Sebagai menteri, Fadli Zon berencana menjadikan Indonesia ibu kota budaya dunia. Gagasan ini terdengar seperti salah satu cita-cita nasionalis yang agung, sebanding dengan gagasan mendirikan Indonesia Raya di luar angkasa.
Tetapi apa artinya menjadi ibu kota budaya dunia?
Apakah kita akan melihat lebih banyak festival kebudayaan di pusat kota?
Atau adakah kita akan mendapat diskon untuk tiket ke museum yang biasanya hanya ramai pada hari libur?
Klaim seperti ini mengundang tawa ringan, tapi bukan berarti tidak serius. Indonesia memang memiliki kekayaan budaya yang tak tertandingi.
Namun, kita harus bertanya: bagaimana kebudayaan itu disajikan?
Apakah cukup dengan parade budaya tahunan yang difoto oleh turis asing di Candi Borobudur?
Atau lebih dari itu---sebuah integrasi budaya dalam kehidupan sehari-hari kita?
Menjadi ibu kota budaya dunia mungkin lebih dari sekadar membawa tari saman ke panggung global. Butuh fondasi budaya yang kuat, infrastruktur yang mendukung, dan yang lebih penting, strategi jangka panjang yang konsisten.
Infrastruktur kebudayaan di Indonesia saat ini masih menghadapi masalah. Museum-museum kita, misalnya, sering kali lebih sepi dari kafe internet, dan perpustakaan umum masih bersaing ketat dengan tempat nongkrong.
Untuk menjadikan Indonesia ibu kota budaya, mungkin kita perlu lebih dari sekadar menteri yang koleksi bukunya mengalahkan kapasitas gudang Perpustakaan Nasional.
Pendidikan Budaya: Kurikulum Baru atau Prangko?

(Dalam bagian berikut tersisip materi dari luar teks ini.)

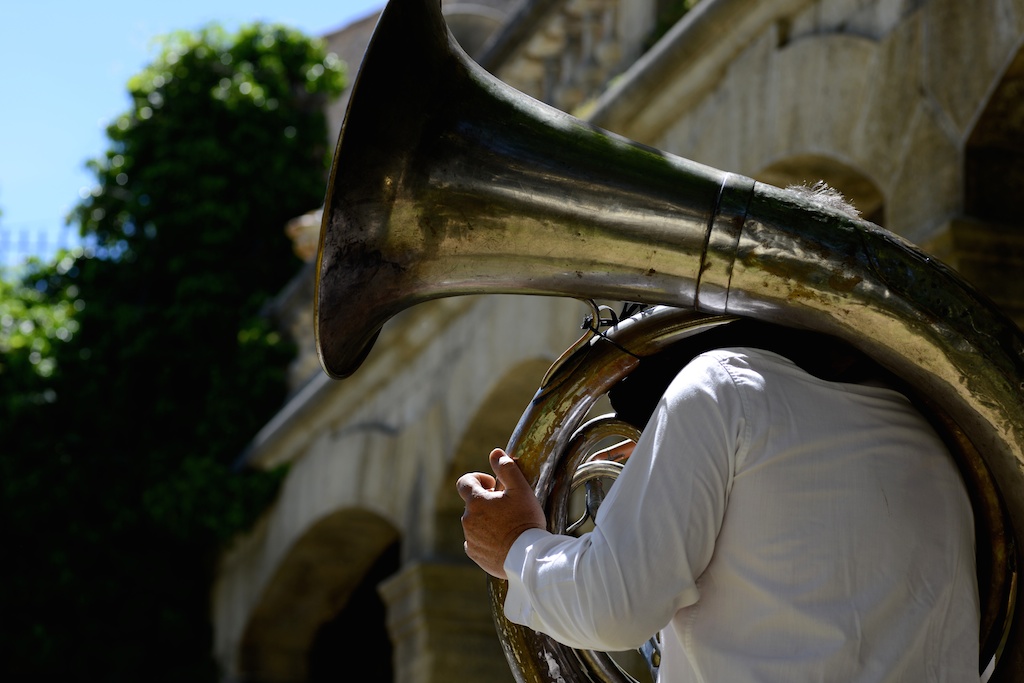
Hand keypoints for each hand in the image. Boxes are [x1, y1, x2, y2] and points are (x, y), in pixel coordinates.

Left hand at [456, 448, 546, 578]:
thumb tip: (495, 453)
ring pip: (475, 522)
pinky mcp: (475, 554)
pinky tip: (503, 541)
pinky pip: (476, 541)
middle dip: (486, 502)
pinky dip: (486, 538)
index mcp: (476, 502)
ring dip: (487, 520)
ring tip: (508, 525)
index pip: (464, 482)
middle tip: (507, 507)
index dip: (478, 480)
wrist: (528, 557)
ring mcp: (470, 538)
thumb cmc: (525, 521)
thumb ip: (506, 468)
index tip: (493, 486)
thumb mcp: (521, 489)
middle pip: (472, 504)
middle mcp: (468, 520)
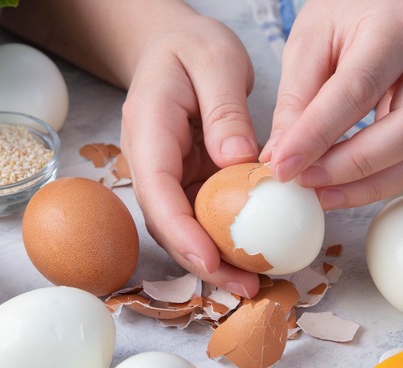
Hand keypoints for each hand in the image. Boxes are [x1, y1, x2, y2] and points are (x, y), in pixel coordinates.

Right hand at [120, 13, 261, 297]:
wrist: (172, 47)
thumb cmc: (191, 46)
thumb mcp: (214, 59)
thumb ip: (224, 109)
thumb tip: (238, 163)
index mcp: (148, 127)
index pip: (155, 186)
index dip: (180, 229)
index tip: (209, 259)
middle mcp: (150, 159)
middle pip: (166, 221)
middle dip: (201, 260)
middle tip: (245, 286)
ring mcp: (167, 174)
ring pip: (183, 227)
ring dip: (214, 259)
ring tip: (254, 283)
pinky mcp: (187, 181)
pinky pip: (202, 217)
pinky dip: (224, 240)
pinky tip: (253, 256)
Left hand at [259, 0, 402, 208]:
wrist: (379, 6)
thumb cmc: (343, 17)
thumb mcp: (308, 43)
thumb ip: (296, 100)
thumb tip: (281, 157)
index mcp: (398, 28)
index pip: (358, 90)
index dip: (318, 135)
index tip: (283, 166)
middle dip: (352, 166)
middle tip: (303, 181)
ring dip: (367, 184)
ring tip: (319, 193)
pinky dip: (377, 182)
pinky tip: (340, 188)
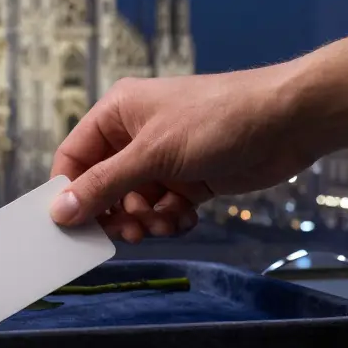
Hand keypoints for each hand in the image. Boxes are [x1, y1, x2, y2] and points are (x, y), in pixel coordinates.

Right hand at [48, 36, 347, 241]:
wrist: (287, 122)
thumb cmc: (216, 120)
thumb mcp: (153, 154)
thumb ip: (104, 184)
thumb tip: (60, 211)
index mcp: (117, 114)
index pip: (74, 157)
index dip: (70, 192)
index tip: (71, 227)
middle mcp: (135, 135)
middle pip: (103, 185)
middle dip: (113, 212)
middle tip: (129, 233)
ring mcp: (163, 159)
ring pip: (134, 202)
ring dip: (145, 220)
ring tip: (165, 224)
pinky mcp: (189, 178)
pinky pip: (164, 208)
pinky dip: (170, 219)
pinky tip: (186, 217)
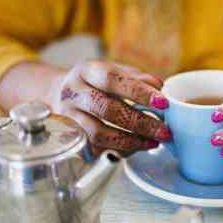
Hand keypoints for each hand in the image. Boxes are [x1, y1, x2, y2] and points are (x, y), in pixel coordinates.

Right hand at [48, 61, 171, 155]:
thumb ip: (137, 79)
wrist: (58, 95)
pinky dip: (120, 150)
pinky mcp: (71, 138)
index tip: (163, 102)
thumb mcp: (113, 72)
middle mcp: (73, 93)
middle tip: (163, 130)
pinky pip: (97, 149)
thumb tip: (158, 87)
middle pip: (107, 109)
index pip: (113, 80)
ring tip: (153, 142)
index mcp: (87, 71)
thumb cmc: (94, 84)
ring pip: (99, 134)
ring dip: (131, 141)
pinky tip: (137, 147)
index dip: (139, 92)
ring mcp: (68, 117)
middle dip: (140, 122)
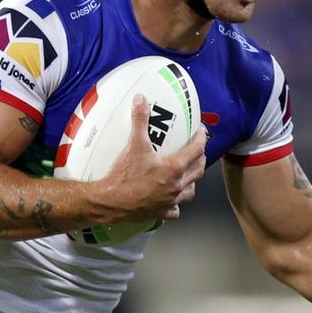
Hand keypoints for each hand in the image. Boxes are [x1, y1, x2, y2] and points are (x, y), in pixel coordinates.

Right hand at [94, 95, 206, 221]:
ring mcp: (170, 201)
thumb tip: (141, 99)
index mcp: (174, 168)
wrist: (111, 201)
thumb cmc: (124, 174)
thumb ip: (140, 120)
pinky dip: (175, 204)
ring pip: (189, 192)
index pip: (197, 150)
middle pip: (198, 171)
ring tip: (187, 175)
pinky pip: (175, 210)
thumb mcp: (134, 143)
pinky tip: (171, 200)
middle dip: (200, 159)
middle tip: (197, 151)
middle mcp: (177, 186)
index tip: (201, 132)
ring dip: (191, 182)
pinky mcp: (161, 213)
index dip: (201, 139)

Salah satu janji Fadli Zon adalah memperkuat pendidikan budaya di kalangan anak muda. Ini adalah misi yang mulia, terutama mengingat anak-anak kita mungkin lebih akrab dengan karakter anime daripada tokoh pahlawan nasional. Tapi, mari jujur. Apakah pendidikan budaya akan diterima dengan baik jika hanya sebatas teori dalam ruang kelas?
Di sini letak tantangan terbesar Fadli Zon. Sebagai penggemar filateli---pengoleksi prangko---ia mungkin ingin menambahkan mata pelajaran tentang sejarah komunikasi analog. Tapi, apakah generasi milenial dan Gen Z, yang hidup dalam dunia swipe dan click, benar-benar peduli?

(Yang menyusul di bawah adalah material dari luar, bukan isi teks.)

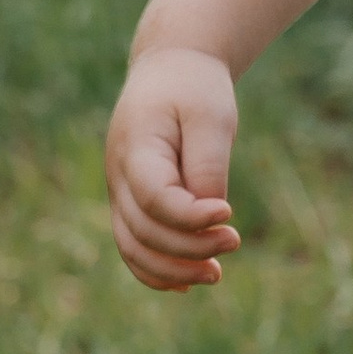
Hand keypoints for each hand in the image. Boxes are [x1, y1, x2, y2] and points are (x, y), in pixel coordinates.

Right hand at [106, 45, 241, 292]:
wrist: (170, 71)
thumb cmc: (194, 90)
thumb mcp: (211, 116)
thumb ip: (208, 165)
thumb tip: (209, 215)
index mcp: (136, 147)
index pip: (155, 198)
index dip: (191, 217)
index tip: (228, 214)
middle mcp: (119, 175)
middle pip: (144, 230)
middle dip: (191, 247)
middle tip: (234, 241)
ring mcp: (120, 193)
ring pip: (134, 247)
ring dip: (173, 269)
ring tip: (216, 274)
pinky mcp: (131, 204)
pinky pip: (134, 247)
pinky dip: (156, 271)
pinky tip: (189, 283)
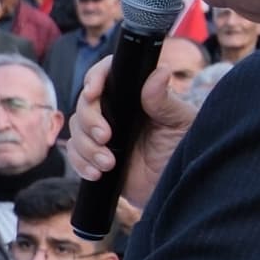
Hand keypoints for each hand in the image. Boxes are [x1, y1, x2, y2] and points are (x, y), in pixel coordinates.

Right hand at [64, 52, 194, 216]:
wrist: (175, 188)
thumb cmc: (184, 152)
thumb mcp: (180, 123)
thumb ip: (164, 100)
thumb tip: (160, 71)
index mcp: (136, 96)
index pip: (108, 74)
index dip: (95, 78)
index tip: (92, 92)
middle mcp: (117, 110)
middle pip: (85, 103)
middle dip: (89, 120)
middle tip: (105, 137)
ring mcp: (104, 133)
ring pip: (76, 129)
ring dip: (87, 147)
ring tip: (109, 163)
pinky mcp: (96, 155)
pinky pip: (75, 154)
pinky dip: (81, 163)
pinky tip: (98, 173)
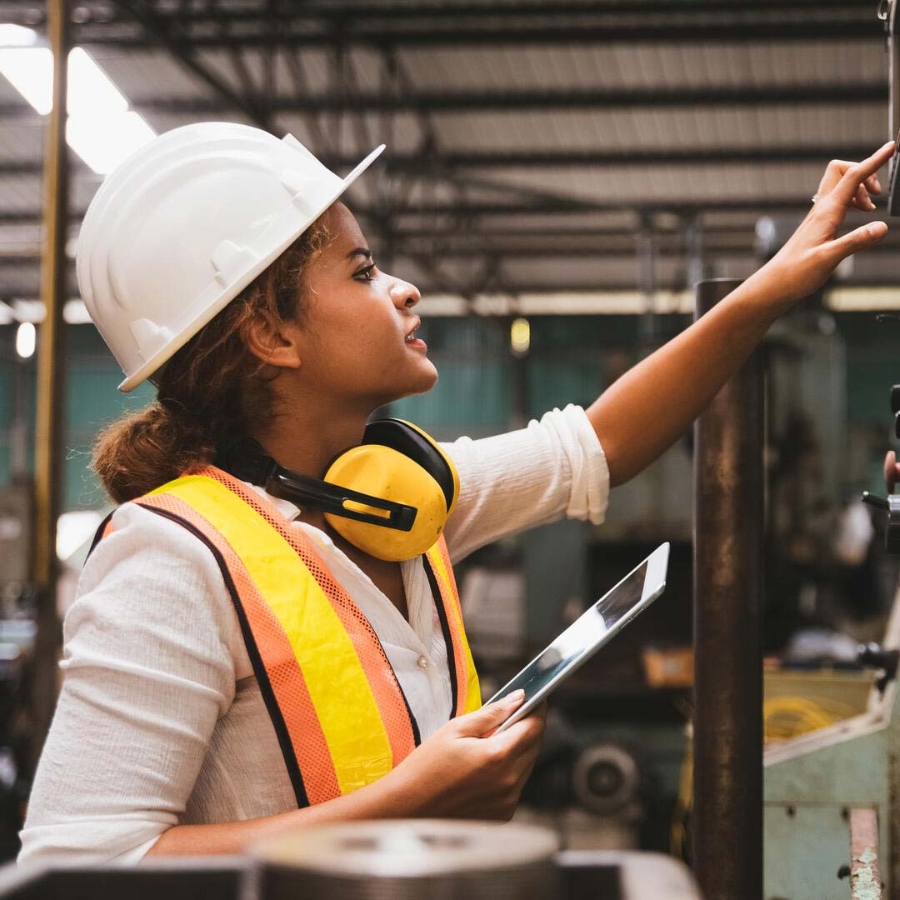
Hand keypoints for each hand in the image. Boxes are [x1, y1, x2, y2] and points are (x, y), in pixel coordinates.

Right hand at [384, 690, 546, 820]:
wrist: (407, 808)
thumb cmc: (426, 767)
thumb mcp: (456, 729)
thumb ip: (492, 713)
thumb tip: (518, 698)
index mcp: (498, 756)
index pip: (534, 727)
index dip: (538, 709)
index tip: (536, 698)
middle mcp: (509, 782)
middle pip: (534, 746)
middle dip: (528, 728)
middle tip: (512, 714)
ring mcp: (507, 802)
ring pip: (526, 766)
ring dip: (518, 750)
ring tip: (494, 740)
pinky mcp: (502, 815)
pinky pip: (515, 785)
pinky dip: (509, 771)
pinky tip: (486, 766)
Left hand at [756, 141, 894, 306]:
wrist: (774, 285)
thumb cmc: (795, 274)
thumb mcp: (828, 259)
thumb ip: (855, 242)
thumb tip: (881, 227)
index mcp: (825, 213)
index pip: (852, 177)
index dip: (874, 161)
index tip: (891, 147)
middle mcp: (821, 210)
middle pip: (842, 171)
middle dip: (864, 172)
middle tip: (877, 195)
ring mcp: (819, 216)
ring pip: (840, 186)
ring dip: (860, 189)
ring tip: (871, 209)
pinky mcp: (818, 225)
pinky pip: (837, 201)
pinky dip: (852, 201)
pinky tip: (859, 216)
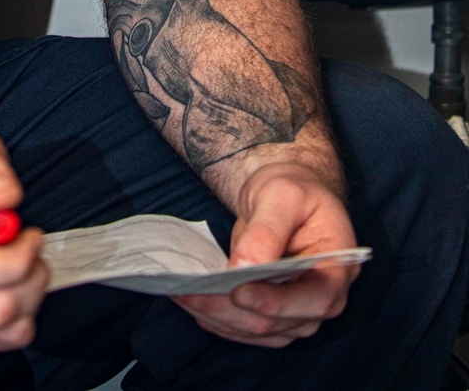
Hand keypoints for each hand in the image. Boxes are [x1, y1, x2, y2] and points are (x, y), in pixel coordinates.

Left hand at [172, 162, 358, 347]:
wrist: (288, 195)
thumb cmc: (292, 189)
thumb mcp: (281, 195)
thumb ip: (266, 232)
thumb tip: (242, 269)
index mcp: (339, 266)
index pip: (316, 299)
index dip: (277, 303)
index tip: (238, 292)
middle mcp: (324, 299)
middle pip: (280, 323)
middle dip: (232, 310)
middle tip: (191, 292)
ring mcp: (299, 311)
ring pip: (259, 332)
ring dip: (219, 318)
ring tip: (181, 294)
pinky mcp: (275, 314)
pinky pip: (248, 328)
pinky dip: (219, 319)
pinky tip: (192, 300)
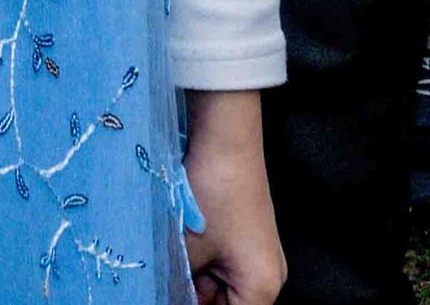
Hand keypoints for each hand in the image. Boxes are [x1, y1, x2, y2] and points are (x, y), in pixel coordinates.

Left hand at [182, 91, 283, 304]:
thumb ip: (175, 285)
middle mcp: (268, 278)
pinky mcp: (245, 240)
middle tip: (163, 281)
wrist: (225, 140)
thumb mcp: (185, 250)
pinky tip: (174, 253)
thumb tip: (161, 291)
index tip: (167, 295)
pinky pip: (219, 267)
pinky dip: (196, 266)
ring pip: (217, 289)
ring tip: (166, 266)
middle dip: (191, 297)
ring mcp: (257, 258)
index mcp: (262, 289)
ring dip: (190, 282)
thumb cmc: (211, 195)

Jika pendidikan budaya tidak diubah agar relevan dengan era digital, kita bisa kehilangan kesempatan besar untuk memperkenalkan warisan kita pada generasi berikutnya. Tentu saja, ada peluang besar di sini. Jika Fadli Zon serius tentang pendidikan budaya, ia bisa menggabungkan teknologi modern dengan tradisi kuno.
Bagaimana jika prangko koleksinya diubah menjadi NFT, atau wayang kulit ditransformasikan menjadi karakter animasi untuk web series? Jika itu berhasil, kita mungkin akan menyaksikan revolusi budaya, di mana kebudayaan tidak hanya dikaji, tapi dihidupi.